10-11-2007, 02:15 AM
East Side VIP
Join Date: Jan 2007
Re: Tommy Hearns vs. Oscar De La Hoya
Originally Posted by Robbi
De La Hoya's chin wasn't tested to the same degree because he started off three divisions below Hearns, who quite obviously faced more physically imposing fighters. Hagler, Barkley, Andries, etc.
The biggest fighter De La Hoya ever shared a ring with was Hopkins, which wasn't a bombs away affair like Hagler v Hearns. He was KO'd with a bodyshot, but he never matched up to Hopkins physically the way Hearns did with Hagler. De La Hoya to his credit took Hopkins' head shots with no problem.
Hearns was in with harder hitters because he could carry the weight up past middleweight and hold his own with the opponents he squared off with as he had power as his equalizer. Roldan, Andries, and Hill among others. De La Hoya clearly never fought opponents with a comparable size because he had limits on how many divisions he could move up.
As Hearns moved up in weight, his chin did not get any stronger. He had the same chin at 147 as at 175.

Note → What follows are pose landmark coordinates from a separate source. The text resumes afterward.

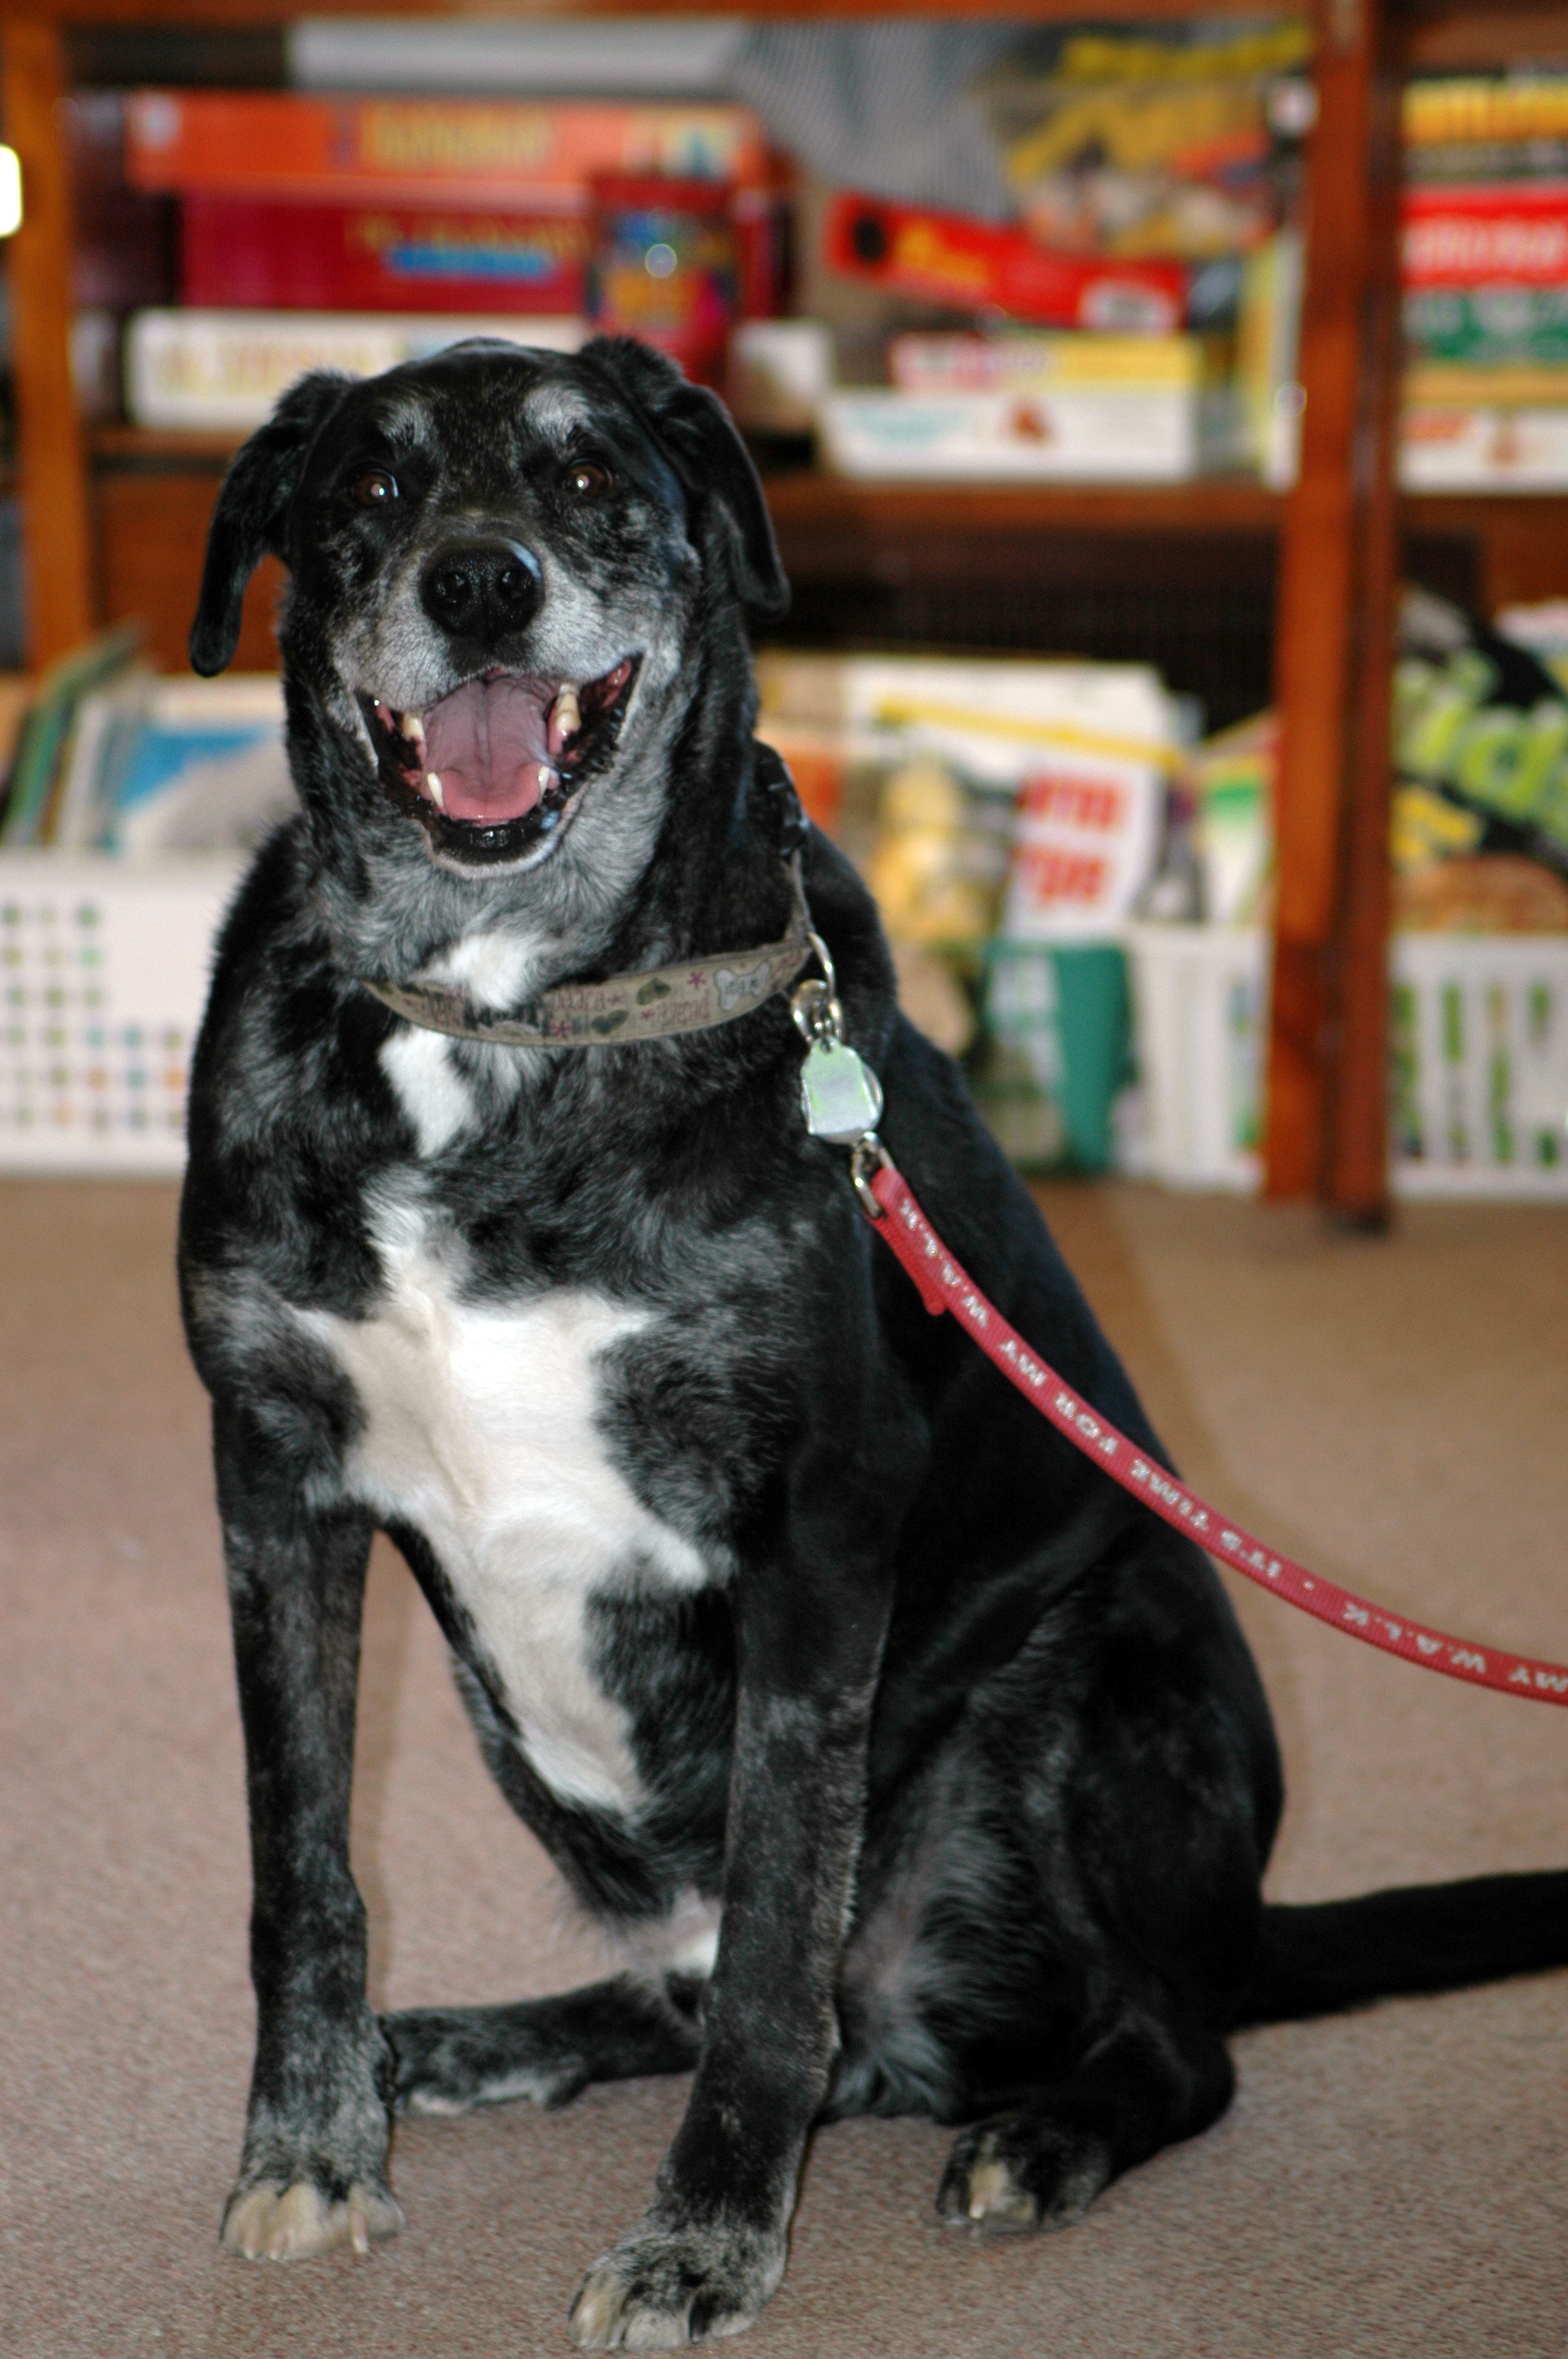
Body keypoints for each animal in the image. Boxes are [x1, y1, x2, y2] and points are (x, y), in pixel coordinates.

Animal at [180, 342, 1565, 2349]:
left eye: (588, 477)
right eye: (366, 490)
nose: (480, 585)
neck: (504, 1013)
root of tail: (1239, 1919)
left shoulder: (814, 1523)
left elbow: (777, 1946)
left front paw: (702, 2237)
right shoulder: (274, 1477)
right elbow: (301, 1869)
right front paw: (310, 2144)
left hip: (1098, 1668)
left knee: (1150, 2042)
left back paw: (1045, 2134)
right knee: (692, 1992)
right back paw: (460, 2042)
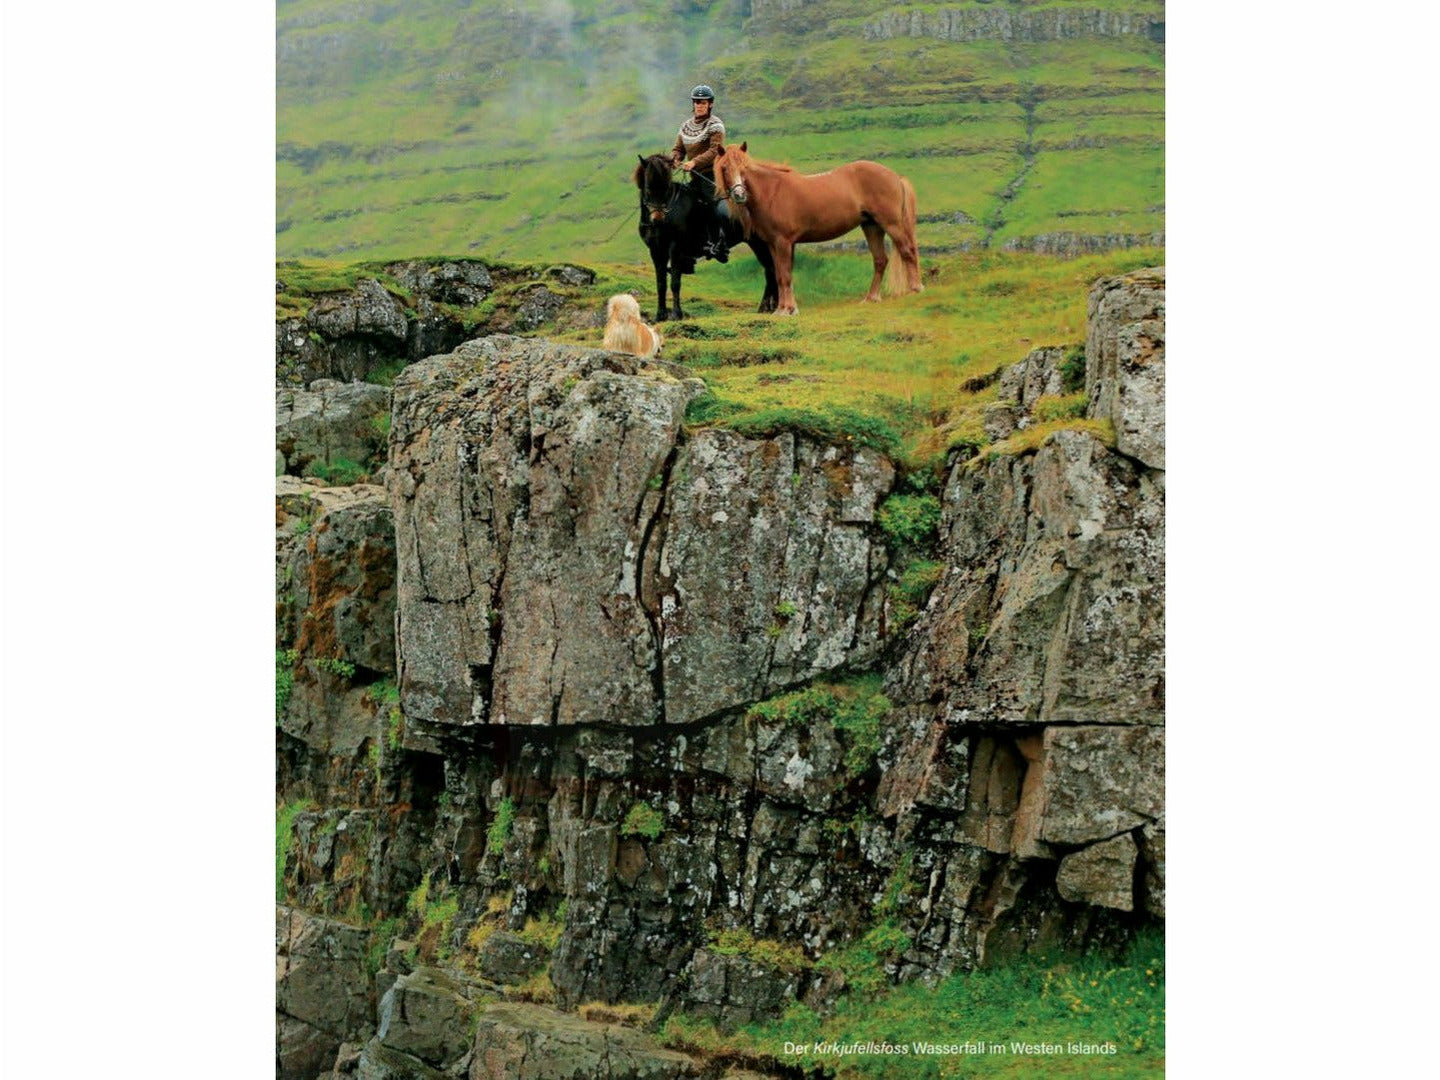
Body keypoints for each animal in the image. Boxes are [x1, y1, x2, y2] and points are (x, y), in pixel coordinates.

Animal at [632, 153, 779, 321]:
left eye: (667, 188)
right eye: (648, 189)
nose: (658, 219)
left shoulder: (675, 248)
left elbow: (675, 282)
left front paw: (676, 314)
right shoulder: (656, 251)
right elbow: (661, 283)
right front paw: (660, 315)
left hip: (761, 244)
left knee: (771, 270)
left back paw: (772, 307)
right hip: (757, 244)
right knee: (770, 270)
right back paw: (767, 308)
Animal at [712, 142, 923, 316]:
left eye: (745, 168)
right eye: (725, 168)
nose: (739, 194)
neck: (771, 192)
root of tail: (896, 177)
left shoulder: (783, 242)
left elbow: (785, 275)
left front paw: (788, 310)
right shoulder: (773, 244)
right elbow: (779, 275)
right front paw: (782, 309)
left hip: (891, 224)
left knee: (907, 251)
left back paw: (915, 289)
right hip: (871, 226)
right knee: (880, 260)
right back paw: (871, 298)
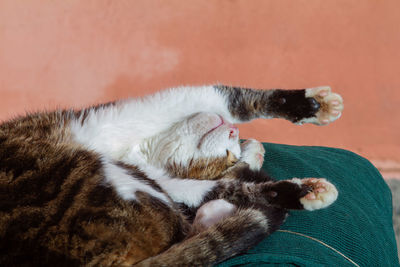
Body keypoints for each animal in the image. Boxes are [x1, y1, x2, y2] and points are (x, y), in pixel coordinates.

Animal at [0, 85, 344, 266]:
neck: (136, 152)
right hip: (101, 175)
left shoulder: (168, 181)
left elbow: (223, 187)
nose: (234, 133)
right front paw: (311, 105)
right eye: (228, 151)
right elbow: (225, 98)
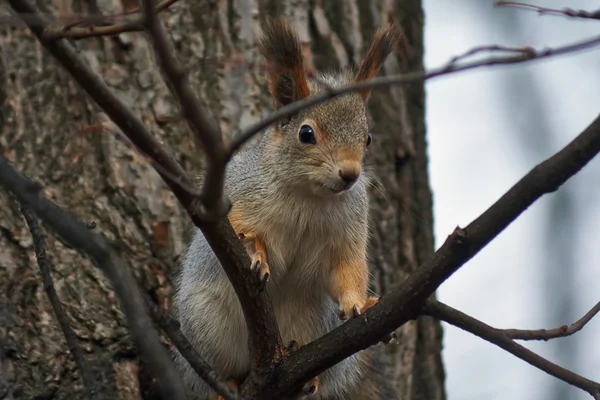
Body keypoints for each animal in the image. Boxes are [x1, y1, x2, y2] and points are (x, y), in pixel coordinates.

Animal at [173, 16, 404, 400]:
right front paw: (256, 252)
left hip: (315, 323)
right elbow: (237, 226)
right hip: (205, 322)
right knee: (221, 369)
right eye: (306, 133)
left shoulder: (349, 229)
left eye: (367, 137)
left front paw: (357, 303)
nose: (350, 174)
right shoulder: (239, 192)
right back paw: (226, 384)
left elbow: (347, 268)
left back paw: (308, 378)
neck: (309, 196)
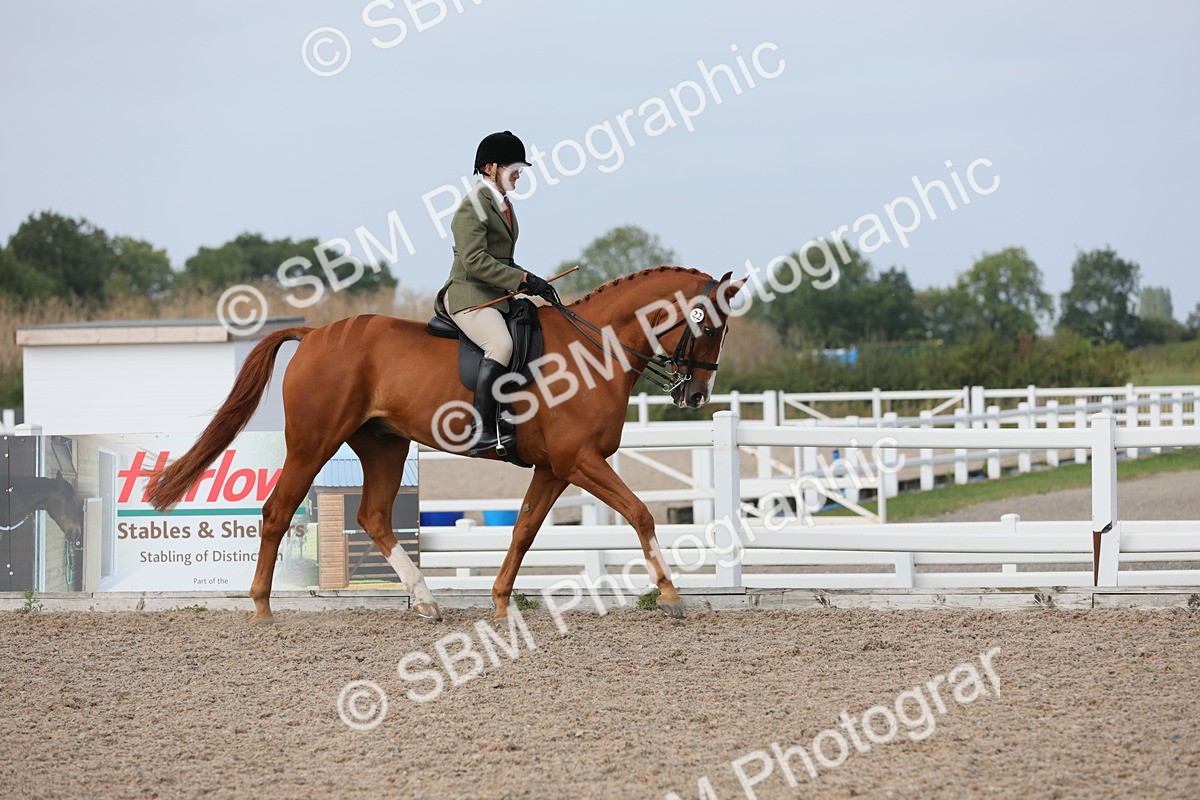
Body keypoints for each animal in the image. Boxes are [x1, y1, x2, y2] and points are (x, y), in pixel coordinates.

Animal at [149, 266, 745, 623]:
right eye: (708, 326)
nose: (695, 394)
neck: (593, 349)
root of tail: (314, 333)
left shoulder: (555, 468)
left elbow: (524, 530)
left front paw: (501, 602)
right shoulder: (580, 461)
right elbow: (640, 512)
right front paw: (670, 595)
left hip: (384, 447)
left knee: (373, 516)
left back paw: (426, 600)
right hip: (313, 444)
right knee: (277, 512)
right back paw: (263, 608)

De La Hoya fought some very good punchers and was never stopped. Quartey, Trinidad, Mosley, and Vargas.
That he did (IMO he beat all four of them, with Quartey being his closest call). Of those four, Tito hits the hardest. In fact, Tito was the hardest hitter Oscar ever faced. Frankly, Tito's power doesn't approach Haggler's*or Hill's.
Not only was Hearns stopped more times than De La Hoya, but he was also wobbled and hurt during fights on more occassions than De La Hoya as well.
Other than by Ray Leonard (who did it in a round Oscar never reached, 14, where fatigue was a factor) Hearns was never KO'd or wobbled at 147.
If a man keeps fighting past 47 years old, and at over three stone above where he began, you can expect him to get wobbled occasionally.
It doesn't reflect on his chin at 147.